Cent mille lits de psychiatrie ont été fermés en vingt ans en France sans mise en place correspondante d’alternatives à l’hospitalisation. Est-ce un progrès 
Les effets du rationnement de l’hospitalisation psychiatrique et de l’offre de soins psychiatriques ( y compris dans le secteur libéral) sont capillaires, silencieux, font peu de vagues. La politique d’abandon actuel se traduit par une «casse  » presque invisible, les dégâts s’accumulant dans ce qu’Emmanuel Todd appelle les «angles morts  » de la société ( le désemploi, la solitude, la rue, la prison, voire le cimetière,…). De même que les accidents domestiques ou de transport ne sont pas pris en compte comme des violences, le crime violent et immotivé quand il survient n’est pas mis spontanément en rapport avec une carence de l’offre de soins psychiatriques. Est-ce qu’aujourd’hui il faut continuer à demander la réduction de l’hospitalisation psychiatrique  ?
A l’étranger
Aux U.S.A., 350.000 lits ont été fermés dans les années 70        . Par contre le nombre de places dans les prisons et les maisons de retraite, qui accueillent beaucoup de personnes sous neuroleptiques, a beaucoup augmenté. Les psychiatres américains parlent de «transinstitutionnalisation  ». Ils dénoncent l’absence d’une couverture sociale suffisante pour pouvoir assurer des soins suffisants au plus grand nombre des malades mentaux, et la situation d’abandon dans laquelle sont les «homeless  »( malades vivant à la rue).
En Italie, dans certaines régions, la fermeture des hôpitaux s’est accompagné de la création de formes alternatives de prise en charge, autant sociales, médico-sociales, que psychiatriques. Mais cette «sinstitutionnalisation  », largement dépendante de la couleur politique du pouvoir régional, n’est pas une réussite partout.
La situation française ressemble à ces deux modèles. Les moyens de traiter les malades deviennent insuffisants (de moins en moins d’infirmiers et de psychiatres), la réforme envisagée de la Sécurité sociale les menace en tout premier lieu, et il n’y a pas d’égalité dans l’accès aux soins, les possibilités d’hospitalisation et les alternatives à l’hospitalisation étant inégalement répartis sur le territoire national.
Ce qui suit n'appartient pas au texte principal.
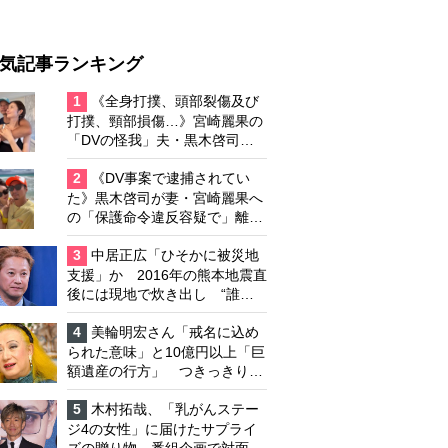
気記事ランキング
1
《全身打撲、頭部裂傷及び
打撲、頸部損傷…》宮崎麗果の
「DVの怪我」夫・黒木啓司の
逮捕で始まる「夫婦の闘争」
2
《DV事案で逮捕されてい
た》黒木啓司が妻・宮崎麗果へ
の「保護命令違反容疑で」離婚
協議は「第二ステージ」へ
3
中居正広「ひそかに被災地
支援」か 2016年の熊本地震直
後には現地で炊き出し “誰に
も知られなくて良い”と、むし
ろ強まる福祉活動への思い
4
美輪明宏さん「戒名に込め
られた意味」と10億円以上「巨
額遺産の行方」 つきっきりで
私生活をサポートしていた元俳
優が相続か
5
木村拓哉、「乳がんステー
ジ4の女性」に届けたサプライ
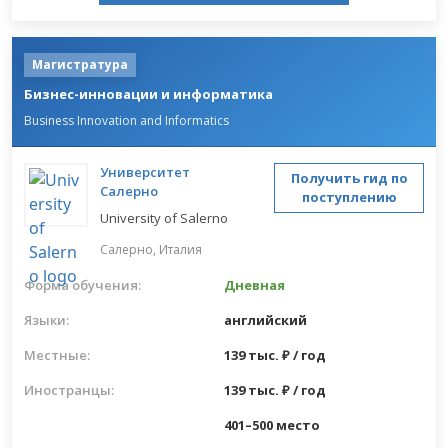
Магистратура
Бизнес-инновации и информатика
Business Innovation and Informatics
Университет
Получить гид по
Салерно
поступлению
University of Salerno
Салерно,
Италия
Форма обучения:
Дневная
Языки:
английский
Местные:
139 тыс. ₽ / год
Иностранцы:
139 тыс. ₽ / год
401–500 место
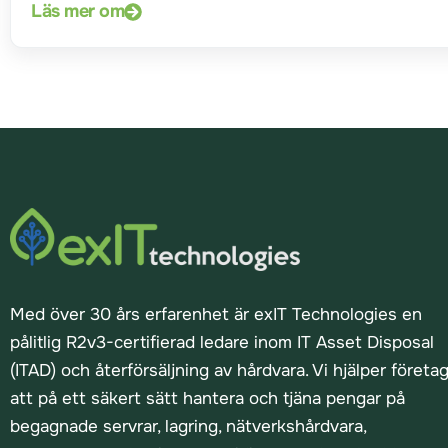
Läs mer om
Med över 30 års erfarenhet är exIT Technologies en
pålitlig R2v3-certifierad ledare inom IT Asset Disposal
(ITAD) och återförsäljning av hårdvara. Vi hjälper företa
att på ett säkert sätt hantera och tjäna pengar på
begagnade servrar, lagring, nätverkshårdvara,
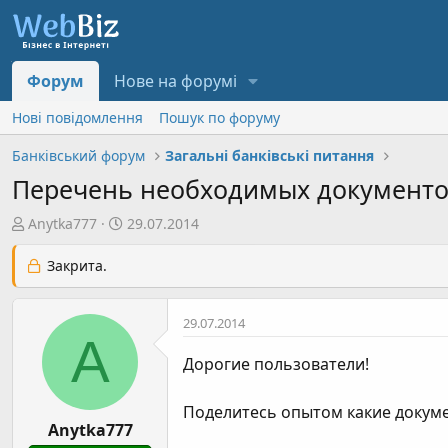
Форум
Нове на форумі
Нові повідомлення
Пошук по форуму
Банківський форум
Загальні банківські питання
Перечень необходимых документов
А
Д
Anytka777
29.07.2014
в
а
т
т
Закрита.
о
а
р
с
29.07.2014
т
т
A
е
в
Дорогие пользователи!
м
о
и
р
Поделитесь опытом какие докуме
е
Anytka777
н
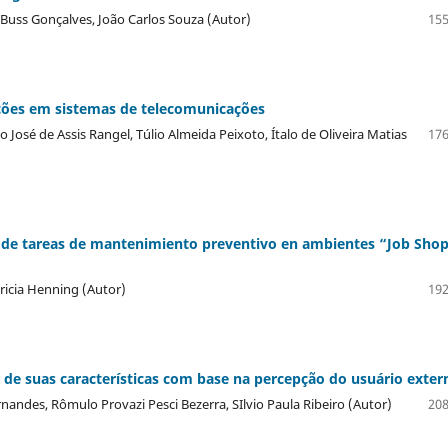
n Buss Gonçalves, João Carlos Souza (Autor)
155
ções em sistemas de telecomunicações
 José de Assis Rangel, Túlio Almeida Peixoto, Ítalo de Oliveira Matias
176
y de tareas de mantenimiento preventivo en ambientes “Job Sho
tricia Henning (Autor)
192
 de suas características com base na percepção do usuário exter
nandes, Rômulo Provazi Pesci Bezerra, SIlvio Paula Ribeiro (Autor)
208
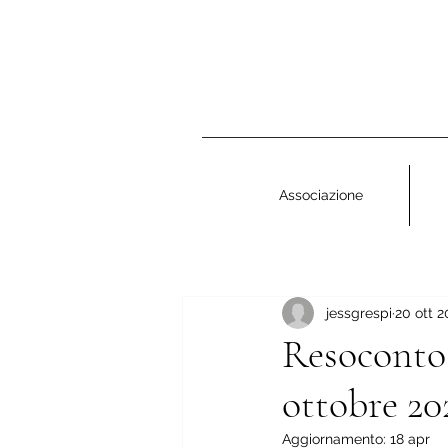
Associazione
jessgrespi
20 ott 
Resoconto 
ottobre 20
Aggiornamento:
18 apr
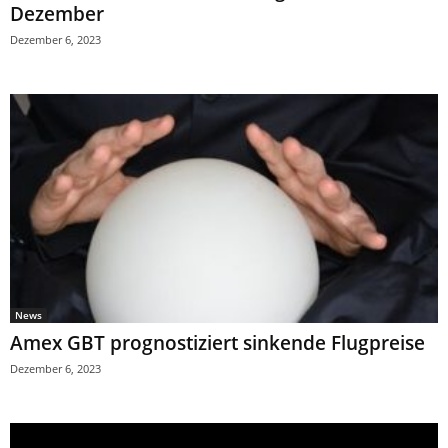
Dezember
Dezember 6, 2023
News
Amex GBT prognostiziert sinkende Flugpreise
Dezember 6, 2023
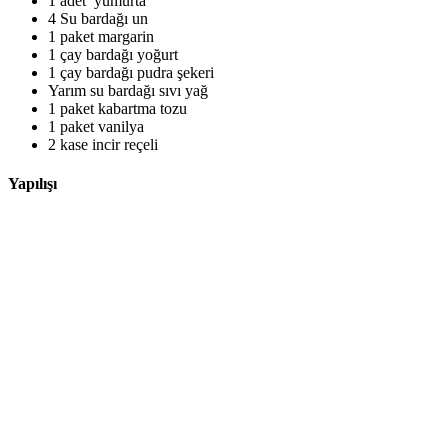
1 adet yumurta
4 Su bardağı un
1 paket margarin
1 çay bardağı yoğurt
1 çay bardağı pudra şekeri
Yarım su bardağı sıvı yağ
1 paket kabartma tozu
1 paket vanilya
2 kase incir reçeli
Yapılışı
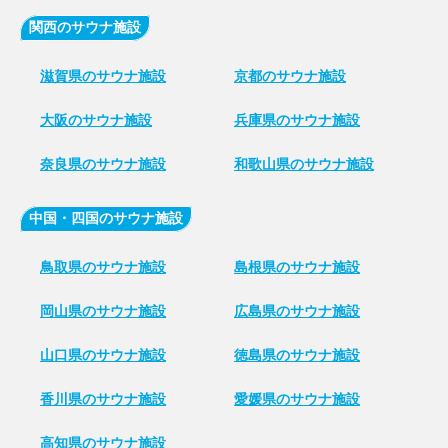
関西のサウナ施設
滋賀県のサウナ施設
京都のサウナ施設
大阪のサウナ施設
兵庫県のサウナ施設
奈良県のサウナ施設
和歌山県のサウナ施設
中国・四国のサウナ施設
鳥取県のサウナ施設
島根県のサウナ施設
岡山県のサウナ施設
広島県のサウナ施設
山口県のサウナ施設
徳島県のサウナ施設
香川県のサウナ施設
愛媛県のサウナ施設
高知県のサウナ施設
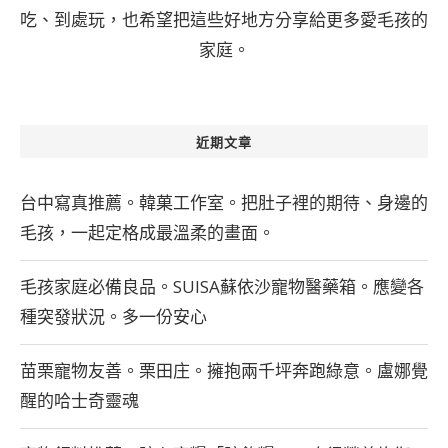
吃、到處玩，也希望把這些好地方分享給更多愛毛孩的
家庭。
近期文章
台中寫真推薦。韓菓工作室。把肚子裡的期待、身邊的
毛孩，一起定格成最溫柔的畫面。
毛孩家庭必備良品。SUISA蘇依沙寵物醫藥箱。應變各
種突發狀況。多一份安心
苗栗寵物友善。栗田庄。擁抱兩千坪奔跑綠意。盧娜覺
醒的哈士奇靈魂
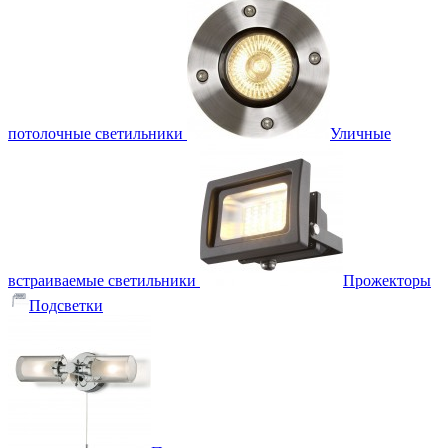
потолочные светильники
Уличные
встраиваемые светильники
Прожекторы
Подсветки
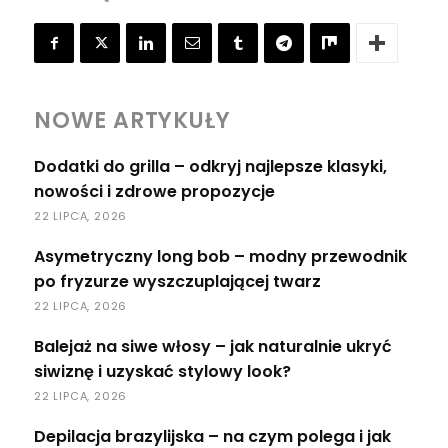
NOWE ARTYKUŁY
Dodatki do grilla – odkryj najlepsze klasyki,
nowości i zdrowe propozycje
22 LIPCA, 2026
Asymetryczny long bob – modny przewodnik
po fryzurze wyszczuplającej twarz
22 LIPCA, 2026
Balejaż na siwe włosy – jak naturalnie ukryć
siwiznę i uzyskać stylowy look?
22 LIPCA, 2026
Depilacja brazylijska – na czym polega i jak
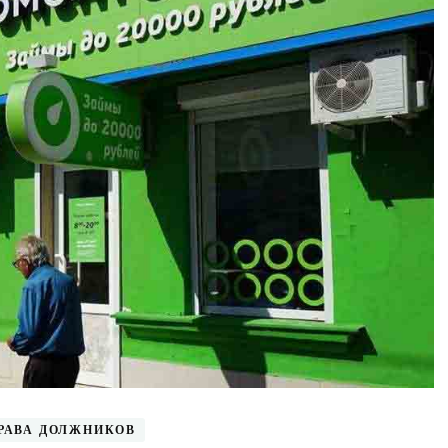
ПРАВА ДОЛЖНИКОВ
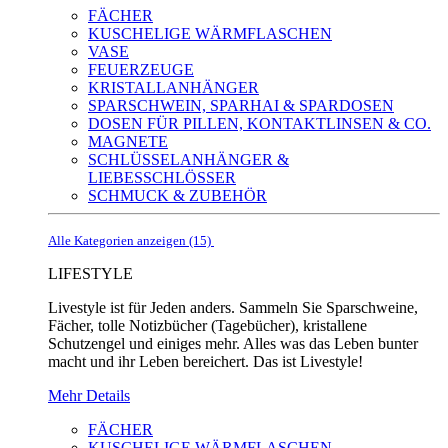
FÄCHER
KUSCHELIGE WÄRMFLASCHEN
VASE
FEUERZEUGE
KRISTALLANHÄNGER
SPARSCHWEIN, SPARHAI & SPARDOSEN
DOSEN FÜR PILLEN, KONTAKTLINSEN & CO.
MAGNETE
SCHLÜSSELANHÄNGER &
LIEBESSCHLÖSSER
SCHMUCK & ZUBEHÖR
Alle Kategorien anzeigen (15)
LIFESTYLE
Livestyle ist für Jeden anders. Sammeln Sie Sparschweine,
Fächer, tolle Notizbücher (Tagebücher), kristallene
Schutzengel und einiges mehr. Alles was das Leben bunter
macht und ihr Leben bereichert. Das ist Livestyle!
Mehr Details
FÄCHER
KUSCHELIGE WÄRMFLASCHEN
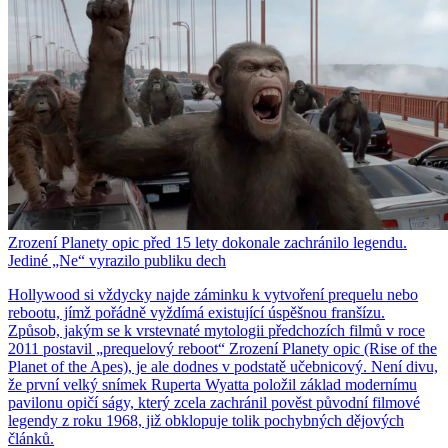
Zrození Planety opic před 15 lety dokonale zachránilo legendu.
Jediné „Ne“ vyrazilo publiku dech
Hollywood si vždycky najde záminku k vytvoření prequelu nebo
rebootu, jímž pořádně vyždímá existující úspěšnou franšízu.
Způsob, jakým se k vrstevnaté mytologii předchozích filmů v roce
2011 postavil „prequelový reboot“ Zrození Planety opic (Rise of the
Planet of the Apes), je ale dodnes v podstatě učebnicový. Není divu,
že první velký snímek Ruperta Wyatta položil základ modernímu
pavilonu opičí ságy, který zcela zachránil pověst původní filmové
legendy z roku 1968, již obklopuje tolik pochybných dějových
článků.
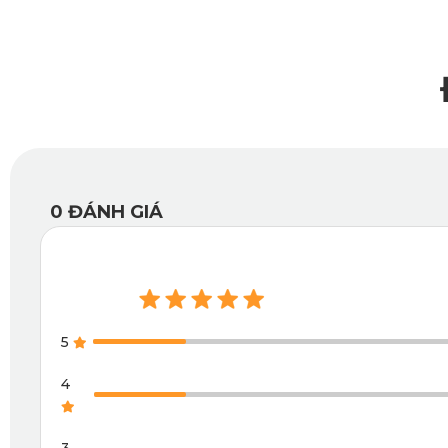
Tính năng vượt trội trong mọi điều kiện vận h
Thảm có bề mặt kháng nước, chống nấm mốc hiệu quả. Điều n
đáy thảm dạng Knitted Backing co giãn và đàn hồi tốt, tạo ma
0
ĐÁNH GIÁ
5
4
3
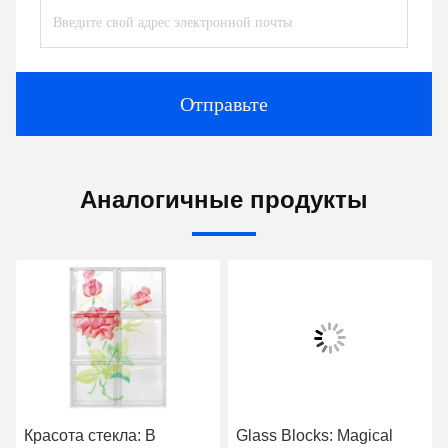
Отправьте
Аналогичные продукты
Красота стекла: В
Glass Blocks: Magical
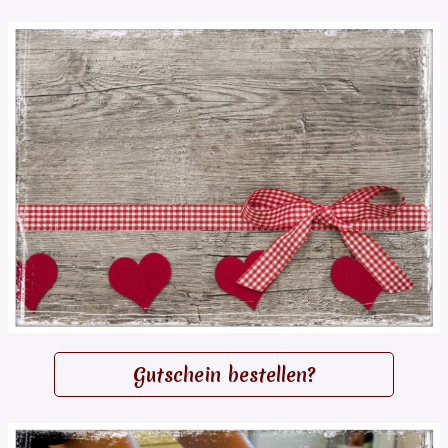
Gutschein bestellen?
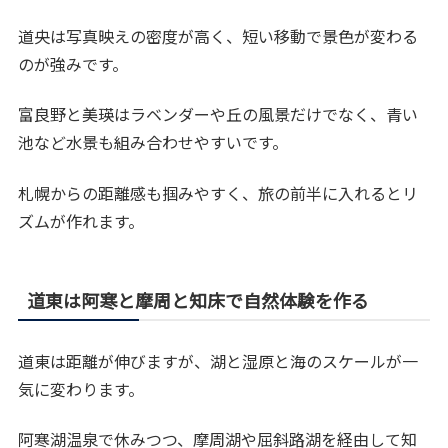
道央は写真映えの密度が高く、短い移動で景色が変わる
のが強みです。
富良野と美瑛はラベンダーや丘の風景だけでなく、青い
池など水景も組み合わせやすいです。
札幌からの距離感も掴みやすく、旅の前半に入れるとリ
ズムが作れます。
道東は阿寒と摩周と知床で自然体験を作る
道東は距離が伸びますが、湖と湿原と海のスケールが一
気に変わります。
阿寒湖温泉で休みつつ、摩周湖や屈斜路湖を経由して知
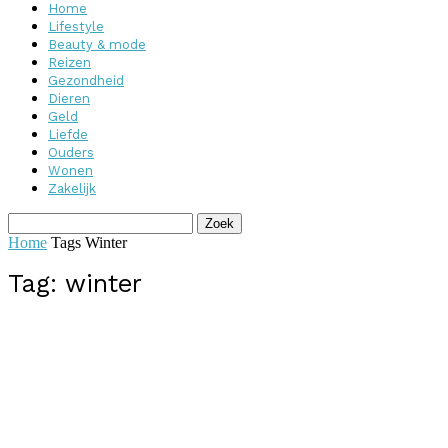
Home
Lifestyle
Beauty & mode
Reizen
Gezondheid
Dieren
Geld
Liefde
Ouders
Wonen
Zakelijk
Home
Tags
Winter
Tag: winter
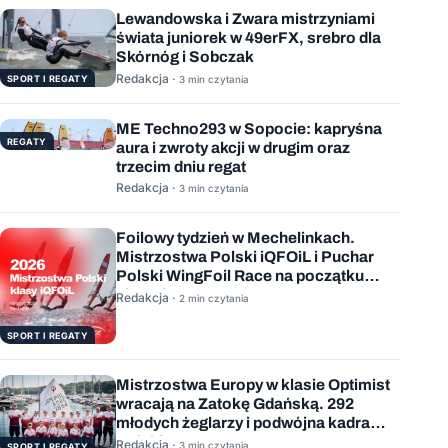
Lewandowska i Zwara mistrzyniami
świata juniorek w 49erFX, srebro dla
Skórnóg i Sobczak
Redakcja ·
SPORT I REGATY
3 min czytania
ME Techno293 w Sopocie: kapryśna
REGATY
aura i zwroty akcji w drugim oraz
trzecim dniu regat
Redakcja ·
3 min czytania
Foilowy tydzień w Mechelinkach.
Mistrzostwa Polski iQFOiL i Puchar
Polski WingFoil Race na początku
sierpnia
Redakcja ·
2 min czytania
SPORT I REGATY
Mistrzostwa Europy w klasie Optimist
wracają na Zatokę Gdańską. 292
młodych żeglarzy i podwójna kadra
Polski
Redakcja ·
3 min czytania
SPORT I REGATY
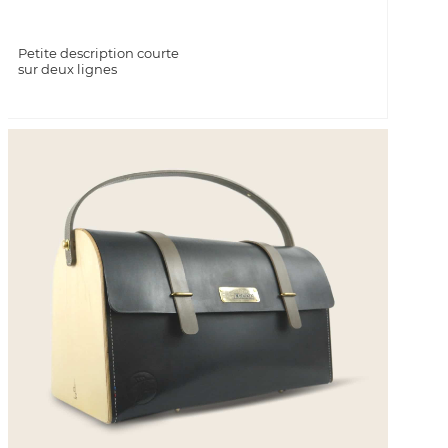
Petite description courte
sur deux lignes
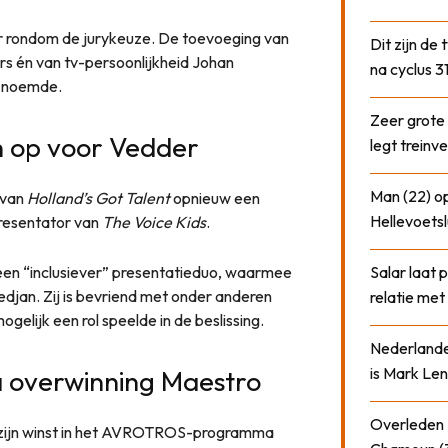
r rondom de jurykeuze. De toevoeging van
Dit zijn de
ers én van tv-persoonlijkheid Johan
na cyclus 3
” noemde.
Zeer grote
ch op voor Vedder
legt treinve
Man (22) op
 van
Holland’s Got Talent
opnieuw een
Hellevoetsl
 presentator van
The Voice Kids
.
en “inclusiever” presentatieduo, waarmee
Salar laat 
djan. Zij is bevriend met onder anderen
relatie me
elijk een rol speelde in de beslissing.
Nederlander
is Mark Len
na overwinning Maestro
Overleden N
 zijn winst in het AVROTROS-programma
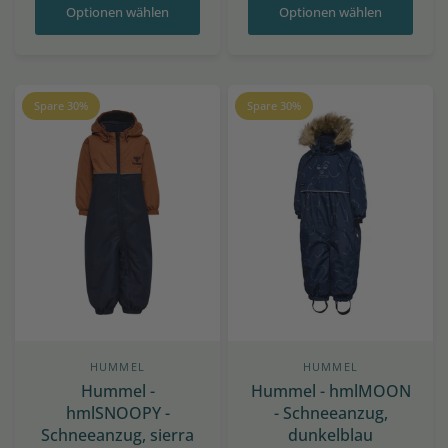
Optionen wählen
Optionen wählen
Spare 30%
Spare 30%
HUMMEL
HUMMEL
Hummel -
Hummel - hmlMOON
hmlSNOOPY -
- Schneeanzug,
Schneeanzug, sierra
dunkelblau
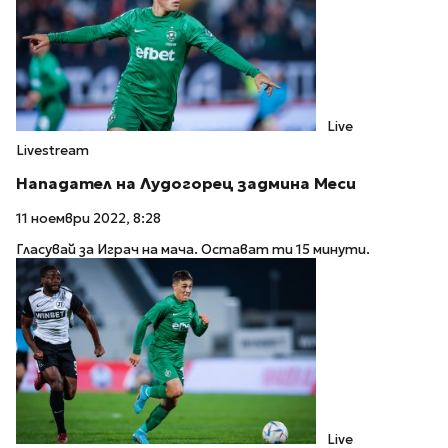
Live
Livestream
Нападател на Лудогорец задмина Меси
11 ноември 2022, 8:28
Гласувай за Играч на мача. Остават ти 15 минути.
Live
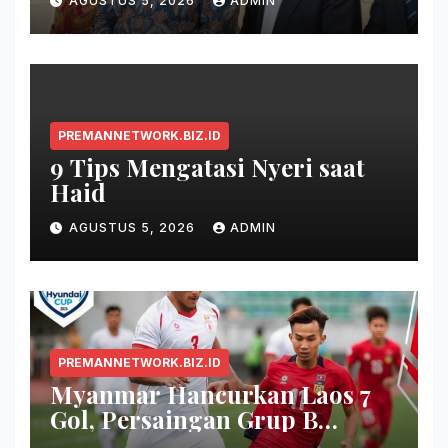
AGUSTUS 5, 2026
ADMIN
PREMANNETWORK.BIZ.ID
9 Tips Mengatasi Nyeri saat
Haid
AGUSTUS 5, 2026
ADMIN
PREMANNETWORK.BIZ.ID
Myanmar Hancurkan Laos 7
Gol, Persaingan Grup B
Memanas!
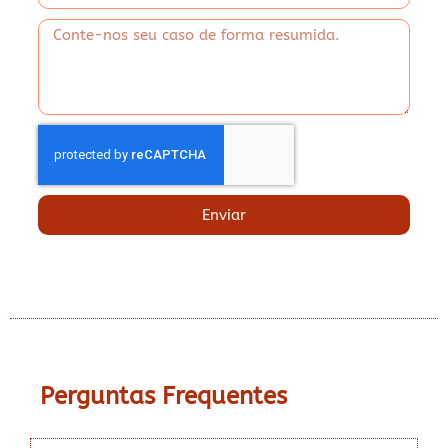
Enviar
Perguntas Frequentes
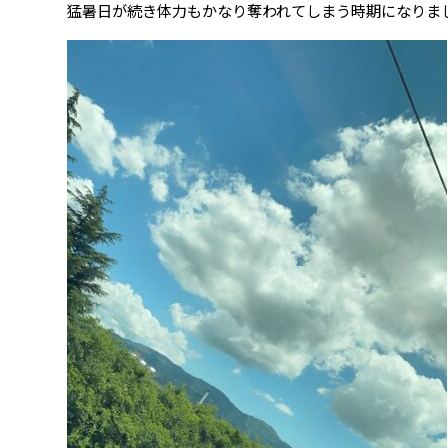
猛暑日が続き体力もかなり奪われてしまう時期になりま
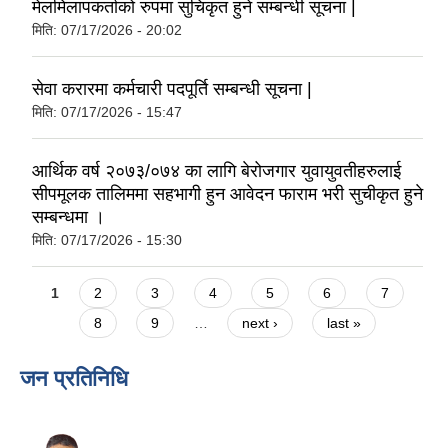
मेलमिलापकर्ताको रुपमा सुचिकृत हुने सम्बन्धी सूचना |
मिति:
07/17/2026 - 20:02
सेवा करारमा कर्मचारी पदपूर्ति सम्बन्धी सूचना |
मिति:
07/17/2026 - 15:47
आर्थिक वर्ष २०७३/०७४ का लागि बेरोजगार युवायुवतीहरुलाई
सीपमूलक तालिममा सहभागी हुन आवेदन फाराम भरी सुचीकृत हुने
सम्बन्धमा ।
मिति:
07/17/2026 - 15:30
Pages
1
2
3
4
5
6
7
8
9
…
next ›
last »
जन प्रतिनिधि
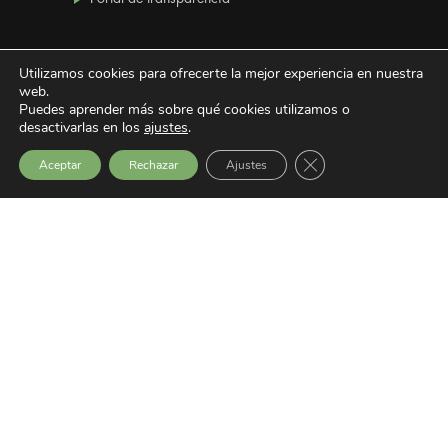
Utilizamos cookies para ofrecerte la mejor experiencia en nuestra
Últimas noticias
web.
Puedes aprender más sobre qué cookies utilizamos o
desactivarlas en los
ajustes
.
SEMINARIO: EXCLUSIÓN SOCIAL,
Cerrar el banner de 
Aceptar
Rechazar
Ajustes
VIOLENCIA Y CONSTRUCCIÓN DE PAZ
GERNIKA GOGORATUZ RECIBE EL
PREMIO ODS EN LA CATEGORÍA DE
PAZ
LA UNIÓN EUROPEA Y AMÉRICA
LATINA: UNA ALIANZA ESTRATÉGICA
EN UN MUNDO INESTABLE
Buscar
Buscar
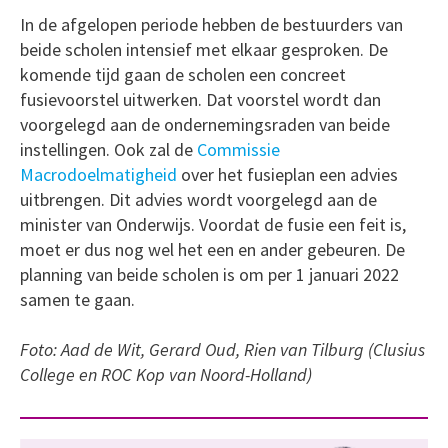
In de afgelopen periode hebben de bestuurders van
beide scholen intensief met elkaar gesproken. De
komende tijd gaan de scholen een concreet
fusievoorstel uitwerken. Dat voorstel wordt dan
voorgelegd aan de ondernemingsraden van beide
instellingen. Ook zal de
Commissie
Macrodoelmatigheid
over het fusieplan een advies
uitbrengen. Dit advies wordt voorgelegd aan de
minister van Onderwijs. Voordat de fusie een feit is,
moet er dus nog wel het een en ander gebeuren. De
planning van beide scholen is om per 1 januari 2022
samen te gaan.
Foto: Aad de Wit, Gerard Oud, Rien van Tilburg (Clusius
College en ROC Kop van Noord-Holland)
Un problème technique et politique
C’est difficile de faire fonctionner correctement un service d’hospitalisation. C’est si difficile que la tentation existe de supprimer les problèmes qui se posent dans les services en supprimant les services. En Angleterre, il n’y a plus beaucoup de lits d’hospitalisation psychiatrique, et les psychiatres déplorent que l’hospitalisation psychiatrique reste de qualité médiocre. Cherchez l’erreur.
Malheureusement le mot d’ordre avant-gardiste des années quatre-vingt        demandant la suppression des hôpitaux psychiatriques s’est retourné contre la psychiatrie, et plus grave encore, contre les malades. Ce qui était un discours progressiste dans un certain contexte politique et social devient une position obscurantiste et facile à récupérer dans le contexte politique et économique libéral.
Une révision déchirante de stratégie s’impose aujourd’hui pour ceux qui veulent continuer à faire progresser la situation faite aux personnes souffrant de troubles mentaux. Dans un contexte de déclin des valeurs de solidarité, elles doivent bénéficier de nouveau d’une attention et d’une assistance spécifique.